Chapter Thirty-Eight

I stare at the door with only my beating heart as company. The sadness I feel right now is unbearable. It hurts a thousand times worse than I imagined it would, like I am being crushed from above and below and either side. It is terrifying.

So I look at the ceiling, and then my eyes comb the walls for the nearest ladder. I need something to distract myself from the feeling that sits inside my chest like a poisonous lump, and climbing to the top of the storeroom is just that.

Deep breath, in and out.

The closest ladder is attached to the wall near the corner, and I walk there on unsteady feet. My fingers curl slowly around cool metal. Silver has given way to tarnished gold on either side of each rung, and it comforts me, this. I am not the first person to climb this ladder, and I won’t be the last.

But I will be the first person to climb it for the purpose of going aboveground. My nerves tingle with a blush of excitement, and the lump in my chest shrinks ever so slightly. Soon I will occupy the same space that Jack occupied—maybe still does. Soon I will taste freedom. That is what I need to focus on right now. Not him.

Not him.

I pass by net after net after net, all slung at three-foot intervals. Goods litter each one, but I don’t turn to examine them; my only goal right now is to reach the top.

The nets themselves are constructed of rope, coarse and sturdy, and they fasten to the corners of the room through thick hoops of metal. If I stick my leg out behind me right now, or maybe even my arm, I could touch one.

I don’t want to do that, though. Right now I am a single story up, no more, and already my heart is thumping harder than it normally would. My muscles are beginning to ache from the effort, and if I waste too much time, they will tire.

When I am halfway to the top, I look down. Panic floods me like liquid lead; if I fall now, I will die. The thought makes my palms wet, and so I close my eyes and wait for my pulse to slow. Sweaty hands will slip. I need to relax, or this will end badly. Very badly.

I need to think of something else. Anything else.

Hunter. He will be in trouble with his soon-to-be colleagues, and this thought alone makes me distracted enough that I smile. And he will see that the lock on my door is gone in the morning and that I am, too, and my smile grows. He didn’t win. I did.

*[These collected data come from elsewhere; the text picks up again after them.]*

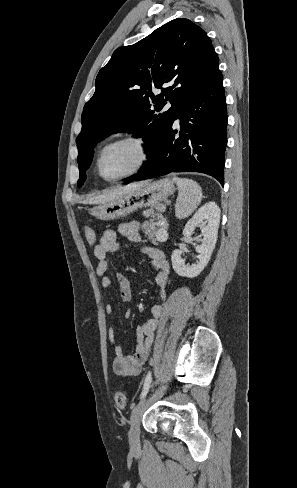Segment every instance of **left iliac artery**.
<instances>
[{
    "mask_svg": "<svg viewBox=\"0 0 297 488\" xmlns=\"http://www.w3.org/2000/svg\"><path fill=\"white\" fill-rule=\"evenodd\" d=\"M151 381H152L151 372H149L145 378L140 399H143L146 396V394L148 393Z\"/></svg>",
    "mask_w": 297,
    "mask_h": 488,
    "instance_id": "44dca946",
    "label": "left iliac artery"
}]
</instances>
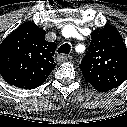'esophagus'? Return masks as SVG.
<instances>
[{
	"label": "esophagus",
	"instance_id": "1",
	"mask_svg": "<svg viewBox=\"0 0 127 127\" xmlns=\"http://www.w3.org/2000/svg\"><path fill=\"white\" fill-rule=\"evenodd\" d=\"M69 58V56L65 55V54H58L56 59L58 62H64L67 61Z\"/></svg>",
	"mask_w": 127,
	"mask_h": 127
}]
</instances>
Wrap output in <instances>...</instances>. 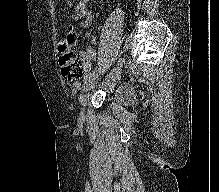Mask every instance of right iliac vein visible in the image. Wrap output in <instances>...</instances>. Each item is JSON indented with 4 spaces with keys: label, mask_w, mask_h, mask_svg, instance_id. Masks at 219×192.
Returning a JSON list of instances; mask_svg holds the SVG:
<instances>
[{
    "label": "right iliac vein",
    "mask_w": 219,
    "mask_h": 192,
    "mask_svg": "<svg viewBox=\"0 0 219 192\" xmlns=\"http://www.w3.org/2000/svg\"><path fill=\"white\" fill-rule=\"evenodd\" d=\"M96 77L95 75H93L90 79H88L85 84L82 87V91L79 97L80 100V116L83 117L84 116V110H85V106L87 105V101L89 98V94H88V89L93 85L94 81H95Z\"/></svg>",
    "instance_id": "right-iliac-vein-1"
}]
</instances>
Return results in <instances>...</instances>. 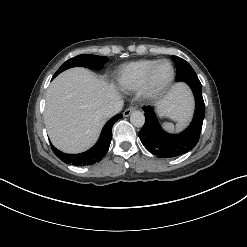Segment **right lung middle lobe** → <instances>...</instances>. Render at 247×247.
Returning a JSON list of instances; mask_svg holds the SVG:
<instances>
[{"label": "right lung middle lobe", "mask_w": 247, "mask_h": 247, "mask_svg": "<svg viewBox=\"0 0 247 247\" xmlns=\"http://www.w3.org/2000/svg\"><path fill=\"white\" fill-rule=\"evenodd\" d=\"M108 61V58L105 56H97V55H90V54H82L78 55L74 58L69 59L66 61L54 74L53 77H56L62 71L69 69L71 67L82 66L88 67L92 69H102L103 65Z\"/></svg>", "instance_id": "right-lung-middle-lobe-1"}]
</instances>
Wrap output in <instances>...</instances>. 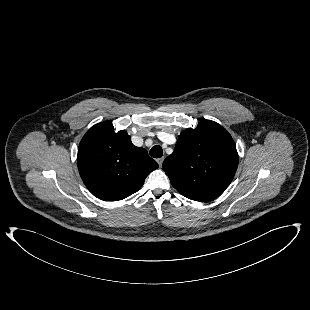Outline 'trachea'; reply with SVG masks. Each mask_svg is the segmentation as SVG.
I'll use <instances>...</instances> for the list:
<instances>
[{
    "label": "trachea",
    "instance_id": "trachea-1",
    "mask_svg": "<svg viewBox=\"0 0 310 310\" xmlns=\"http://www.w3.org/2000/svg\"><path fill=\"white\" fill-rule=\"evenodd\" d=\"M149 154L153 158H160L163 155V150H162L161 146L155 145L151 148Z\"/></svg>",
    "mask_w": 310,
    "mask_h": 310
}]
</instances>
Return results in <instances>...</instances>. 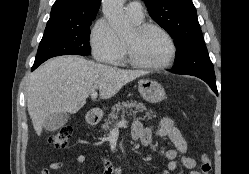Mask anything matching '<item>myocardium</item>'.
Masks as SVG:
<instances>
[{"label": "myocardium", "instance_id": "f54148a6", "mask_svg": "<svg viewBox=\"0 0 249 174\" xmlns=\"http://www.w3.org/2000/svg\"><path fill=\"white\" fill-rule=\"evenodd\" d=\"M150 30L159 31L167 38V40L169 41L170 46H171L170 57L166 61L159 63V64L145 63V62L138 60L133 55L130 47L124 42L125 59L129 64H131L132 66L137 67V68L148 69V70L164 69V68L170 66L174 62L176 55H177V45H176L173 37L171 36V34L165 28H163L162 26H160L158 24L140 23L135 27V32L138 36H141Z\"/></svg>", "mask_w": 249, "mask_h": 174}]
</instances>
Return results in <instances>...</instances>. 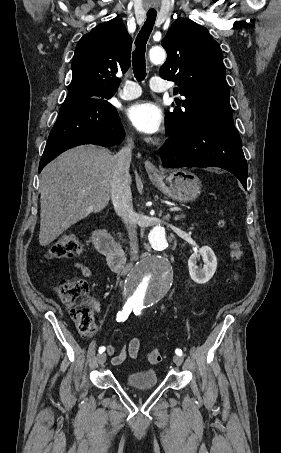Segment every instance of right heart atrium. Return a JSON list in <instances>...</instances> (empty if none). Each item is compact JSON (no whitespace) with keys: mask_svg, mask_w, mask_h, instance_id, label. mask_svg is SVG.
<instances>
[{"mask_svg":"<svg viewBox=\"0 0 281 453\" xmlns=\"http://www.w3.org/2000/svg\"><path fill=\"white\" fill-rule=\"evenodd\" d=\"M127 137H128V138H131V137H132V133H131V132H128V133H127Z\"/></svg>","mask_w":281,"mask_h":453,"instance_id":"right-heart-atrium-1","label":"right heart atrium"}]
</instances>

I wipe my hands one by one and continue to climb.

Next I think about my parents. The fact that I didn’t say goodbye weighs on me. Not much, no, but it is there. A remnant of guilt—one I didn’t want to carry with me aboveground. But who am I kidding. I am choosing to be selfish by the very act of going, and saying goodbye to my parents wouldn’t alleviate that, because they wouldn’t accept it.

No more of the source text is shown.